Registering that Magretta had actually failed to answer the question, St. Just strode briskly past, gathering odd scraps of conversation as he went.
"You have to have a corpse by page fifty-seven. Page seventy at the absolute outside."
"Says who?"
"Why, so says everyone. It's the industry standard."
"Industry standard? What are we writing here? CliffsNotes or crime novels?"
Another group, this one dominated by a man in green golf slacks. Surely a soul mate for Magretta, or her lost twin.
"Prologues are so last year. Did you read that pointless, winding thing in Magretta's last book?"
Or, perhaps not.
A few steps further brought him to a redoubtable woman sporting a pince-nez and a brocade waistcoat.
"The murder has to take place in the first five pages. Otherwise, the readers lose interest."
"Are they suffering from attention deficit disorder, or what? I mean, surely these decisions depend on the requirements of the story one is trying to tell."
"I'm telling you. Monique's last book didn't have the murder until page twenty. The returns positively flooded back to the publisher."
"That's just ridiculous. The book didn't sell because it was rubbish."
And a bit later:
"Fifty? Honey, she's sixty-five if she's a day. Hell, her author photo is practically a daguerreotype."
Another group was discussing the famous Hercule Poirot.
"All those giant marrows," said one. "I mean, really. One can't escape the symbolism. And Miss Marple, with her knitting-"
Just then the conference organizer, Rachel Twalley, whizzed by, an hysterical gleam in her eyes, just avoiding a collision with a ginger-haired man in granny glasses.
"Have you ever noticed how serial killers always think in italics?"
One conversation he overheard that later seemed significant was when his orbit brought him past Tom Brackett and Lord Easterbrook, Tom leaning in confrontationally, hands on hips.
"It's not blackmail if no money changes hands," Tom hissed at the older man.
"Extortion, then. And I've had enough of whatever you choose to call it. If Kimberlee goes, everything's changed. You must realize that. I may well be bankrupt next year."
"Don't give me that crap. You've got more money than Croesus."
St. Just missed the rest of the conversation, a jam having formed in earnest near the ballroom, resulting in some genteel shoving and elbow-pushing. The throng eventually swept St. Just through the door and deposited him inside, where Rachel Twalley and several other dignitaries were arranged on a dais behind a long, cloth-covered table. The seated audience members alternated between rubber-necking and studying their programs as intently as scholars decoding the Dead Sea scrolls. St. Just, finding a seat near the back, hoped no one would hold him responsible for "Bad Boys."

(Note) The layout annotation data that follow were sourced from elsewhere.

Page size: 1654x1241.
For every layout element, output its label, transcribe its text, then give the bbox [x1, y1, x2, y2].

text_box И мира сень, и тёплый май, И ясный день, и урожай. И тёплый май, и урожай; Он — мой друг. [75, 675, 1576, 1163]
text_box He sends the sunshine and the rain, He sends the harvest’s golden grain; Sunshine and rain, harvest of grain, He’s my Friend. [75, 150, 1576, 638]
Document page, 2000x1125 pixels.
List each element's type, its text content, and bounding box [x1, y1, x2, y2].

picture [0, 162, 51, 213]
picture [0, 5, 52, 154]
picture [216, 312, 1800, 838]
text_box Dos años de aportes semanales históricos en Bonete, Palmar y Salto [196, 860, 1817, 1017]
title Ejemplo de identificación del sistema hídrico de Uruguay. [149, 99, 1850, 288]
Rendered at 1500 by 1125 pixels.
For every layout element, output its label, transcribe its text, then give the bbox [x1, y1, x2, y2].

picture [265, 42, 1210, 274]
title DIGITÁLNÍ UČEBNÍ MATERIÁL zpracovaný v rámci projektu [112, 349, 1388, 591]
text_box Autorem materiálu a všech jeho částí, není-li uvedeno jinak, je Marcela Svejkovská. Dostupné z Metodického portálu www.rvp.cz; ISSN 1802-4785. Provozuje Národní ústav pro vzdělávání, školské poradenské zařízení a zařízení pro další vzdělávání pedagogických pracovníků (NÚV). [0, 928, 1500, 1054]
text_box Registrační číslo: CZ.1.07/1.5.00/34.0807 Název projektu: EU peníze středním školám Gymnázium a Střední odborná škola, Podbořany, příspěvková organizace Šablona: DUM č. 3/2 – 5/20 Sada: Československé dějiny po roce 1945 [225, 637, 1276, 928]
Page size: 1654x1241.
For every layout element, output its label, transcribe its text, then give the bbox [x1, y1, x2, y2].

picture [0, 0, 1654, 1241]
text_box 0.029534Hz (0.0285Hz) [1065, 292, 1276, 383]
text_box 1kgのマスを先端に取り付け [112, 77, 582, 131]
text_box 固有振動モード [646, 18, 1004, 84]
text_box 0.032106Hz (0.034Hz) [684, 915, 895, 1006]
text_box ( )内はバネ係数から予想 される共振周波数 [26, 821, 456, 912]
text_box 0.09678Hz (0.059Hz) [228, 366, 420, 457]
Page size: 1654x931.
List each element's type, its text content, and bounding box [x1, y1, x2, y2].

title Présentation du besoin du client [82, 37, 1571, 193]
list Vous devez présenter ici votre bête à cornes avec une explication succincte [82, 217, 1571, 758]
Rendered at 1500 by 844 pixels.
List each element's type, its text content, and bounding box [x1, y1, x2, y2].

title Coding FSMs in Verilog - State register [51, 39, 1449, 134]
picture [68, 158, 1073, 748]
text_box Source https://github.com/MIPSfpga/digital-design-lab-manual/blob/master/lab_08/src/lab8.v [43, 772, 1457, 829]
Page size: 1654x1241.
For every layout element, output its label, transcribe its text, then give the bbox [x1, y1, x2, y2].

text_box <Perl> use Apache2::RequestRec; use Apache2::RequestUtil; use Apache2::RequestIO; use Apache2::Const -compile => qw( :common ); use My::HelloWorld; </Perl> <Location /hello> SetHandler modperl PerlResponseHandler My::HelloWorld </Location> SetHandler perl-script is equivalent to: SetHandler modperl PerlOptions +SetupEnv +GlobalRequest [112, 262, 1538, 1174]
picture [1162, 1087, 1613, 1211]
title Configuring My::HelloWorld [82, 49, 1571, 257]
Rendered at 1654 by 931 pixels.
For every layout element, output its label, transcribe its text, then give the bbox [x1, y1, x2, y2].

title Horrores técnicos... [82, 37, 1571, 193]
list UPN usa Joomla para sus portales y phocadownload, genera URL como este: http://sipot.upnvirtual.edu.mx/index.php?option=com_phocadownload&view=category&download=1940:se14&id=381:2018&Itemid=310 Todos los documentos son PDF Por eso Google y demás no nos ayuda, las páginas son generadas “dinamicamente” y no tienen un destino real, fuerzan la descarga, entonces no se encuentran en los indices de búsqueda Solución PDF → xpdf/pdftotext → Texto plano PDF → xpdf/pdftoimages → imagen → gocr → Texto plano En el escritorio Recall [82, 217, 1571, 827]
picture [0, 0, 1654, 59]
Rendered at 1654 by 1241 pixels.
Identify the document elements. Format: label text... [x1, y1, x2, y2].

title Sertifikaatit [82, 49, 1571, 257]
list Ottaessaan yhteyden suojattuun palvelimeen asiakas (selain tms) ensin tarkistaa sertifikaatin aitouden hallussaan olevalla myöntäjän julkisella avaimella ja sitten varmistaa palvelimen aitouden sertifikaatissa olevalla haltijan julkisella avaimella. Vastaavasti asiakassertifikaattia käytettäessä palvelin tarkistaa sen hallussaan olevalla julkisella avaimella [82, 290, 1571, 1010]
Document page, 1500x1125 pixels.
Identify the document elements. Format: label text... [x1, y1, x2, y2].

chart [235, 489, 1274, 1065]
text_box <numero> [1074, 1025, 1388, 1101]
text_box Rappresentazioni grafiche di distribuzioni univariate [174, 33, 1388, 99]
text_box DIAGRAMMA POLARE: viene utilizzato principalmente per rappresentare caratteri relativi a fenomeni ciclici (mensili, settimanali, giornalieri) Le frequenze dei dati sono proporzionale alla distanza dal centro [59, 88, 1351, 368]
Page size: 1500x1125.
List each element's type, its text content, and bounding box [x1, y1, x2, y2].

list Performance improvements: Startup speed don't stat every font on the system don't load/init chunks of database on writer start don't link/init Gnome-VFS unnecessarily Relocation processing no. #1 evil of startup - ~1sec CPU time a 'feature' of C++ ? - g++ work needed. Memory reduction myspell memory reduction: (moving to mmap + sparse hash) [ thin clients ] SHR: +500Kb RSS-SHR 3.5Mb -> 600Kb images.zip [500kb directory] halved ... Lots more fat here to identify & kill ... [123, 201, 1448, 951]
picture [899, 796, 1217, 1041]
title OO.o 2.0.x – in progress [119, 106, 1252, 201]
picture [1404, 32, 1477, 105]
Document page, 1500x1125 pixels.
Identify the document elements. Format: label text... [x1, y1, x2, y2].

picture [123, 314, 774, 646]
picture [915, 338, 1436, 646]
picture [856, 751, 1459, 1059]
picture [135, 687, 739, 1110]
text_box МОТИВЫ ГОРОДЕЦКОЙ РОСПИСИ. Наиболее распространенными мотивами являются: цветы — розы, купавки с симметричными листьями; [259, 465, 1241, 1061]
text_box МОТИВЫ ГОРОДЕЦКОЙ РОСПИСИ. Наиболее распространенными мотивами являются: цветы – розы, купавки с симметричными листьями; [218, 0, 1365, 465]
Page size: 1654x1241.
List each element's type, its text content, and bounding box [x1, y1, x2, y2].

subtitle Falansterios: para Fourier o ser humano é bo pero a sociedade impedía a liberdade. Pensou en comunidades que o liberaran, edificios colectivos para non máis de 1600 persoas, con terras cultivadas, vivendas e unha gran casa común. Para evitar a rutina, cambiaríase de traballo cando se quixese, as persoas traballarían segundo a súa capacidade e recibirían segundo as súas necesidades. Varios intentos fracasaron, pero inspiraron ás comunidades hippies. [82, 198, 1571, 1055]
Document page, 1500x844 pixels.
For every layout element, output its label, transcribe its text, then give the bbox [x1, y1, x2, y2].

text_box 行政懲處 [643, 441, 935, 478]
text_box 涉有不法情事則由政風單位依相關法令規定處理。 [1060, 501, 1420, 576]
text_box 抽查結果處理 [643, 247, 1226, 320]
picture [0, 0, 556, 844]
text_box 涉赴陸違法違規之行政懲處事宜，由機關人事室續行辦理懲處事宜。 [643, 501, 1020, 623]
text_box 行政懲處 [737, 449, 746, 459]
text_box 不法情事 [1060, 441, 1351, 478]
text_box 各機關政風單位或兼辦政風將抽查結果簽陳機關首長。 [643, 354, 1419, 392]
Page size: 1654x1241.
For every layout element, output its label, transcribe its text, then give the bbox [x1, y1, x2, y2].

Rachel stood and bustled to the podium, rather in the unto-the-breach attitude of a suffragette about to chain herself to the gates of Parliament. Gripping the microphone as if it were a lifeline attached to a rescue helicopter-"Testing! Testing! Can you hear me in the back?" (St. Just felt sure they could hear her in the North Pole)-she launched into her opening remarks.
"The crime novel, once the poor stepchild of literature, has at last been crowned, thanks to all of you who gather here yearly to raise the fallen flag and rally the troops to the side of the immortal Agatha, the inimitable Ngaio, the sublime Dorothy-our Great Softboiled Ladies of Mystery-and their hardboiled cousins: Hammett, Chandler, and Cain."